Data items:
=== Begin Enclosure ===

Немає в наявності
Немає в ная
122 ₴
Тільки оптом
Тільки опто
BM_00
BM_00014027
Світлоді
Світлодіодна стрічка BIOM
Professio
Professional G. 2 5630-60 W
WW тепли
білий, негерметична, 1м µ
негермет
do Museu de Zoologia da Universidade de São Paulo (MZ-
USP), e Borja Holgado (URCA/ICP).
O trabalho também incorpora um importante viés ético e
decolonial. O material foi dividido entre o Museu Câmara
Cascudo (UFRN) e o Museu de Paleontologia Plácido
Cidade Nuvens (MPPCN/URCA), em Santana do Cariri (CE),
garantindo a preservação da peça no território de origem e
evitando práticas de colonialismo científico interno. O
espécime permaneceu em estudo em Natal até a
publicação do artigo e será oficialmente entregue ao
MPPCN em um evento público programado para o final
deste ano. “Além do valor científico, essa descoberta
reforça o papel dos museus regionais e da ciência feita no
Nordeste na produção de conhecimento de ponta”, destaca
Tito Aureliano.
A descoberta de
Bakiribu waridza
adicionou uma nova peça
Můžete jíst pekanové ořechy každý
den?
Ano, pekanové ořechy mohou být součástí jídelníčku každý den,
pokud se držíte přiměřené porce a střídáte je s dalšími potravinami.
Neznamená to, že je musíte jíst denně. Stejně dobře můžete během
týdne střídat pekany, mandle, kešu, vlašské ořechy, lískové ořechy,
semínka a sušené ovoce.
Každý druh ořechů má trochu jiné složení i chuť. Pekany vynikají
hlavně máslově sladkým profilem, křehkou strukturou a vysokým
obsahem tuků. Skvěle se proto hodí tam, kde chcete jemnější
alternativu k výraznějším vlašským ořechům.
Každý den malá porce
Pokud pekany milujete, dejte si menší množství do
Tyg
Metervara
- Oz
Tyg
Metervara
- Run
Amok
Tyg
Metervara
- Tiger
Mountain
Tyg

=== End Enclosure ===

REQUIRED WORK: Format the lines of the listing as a JSON array of strings, one string per line and no blank lines. Cover only the lines from the start of the listing up to and including the line with "Cidade Nuvens (MPPCN/URCA), em".

REPLY TO THE EXERCISE:
[
  "Немає в наявності",
  "Немає в ная",
  "122 ₴",
  "Тільки оптом",
  "Тільки опто",
  "BM_00",
  "BM_00014027",
  "Світлоді",
  "Світлодіодна стрічка BIOM",
  "Professio",
  "Professional G. 2 5630-60 W",
  "WW тепли",
  "білий, негерметична, 1м µ",
  "негермет",
  "do Museu de Zoologia da Universidade de São Paulo (MZ-",
  "USP), e Borja Holgado (URCA/ICP).",
  "O trabalho também incorpora um importante viés ético e",
  "decolonial. O material foi dividido entre o Museu Câmara",
  "Cascudo (UFRN) e o Museu de Paleontologia Plácido",
  "Cidade Nuvens (MPPCN/URCA), em Santana do Cariri (CE),"
]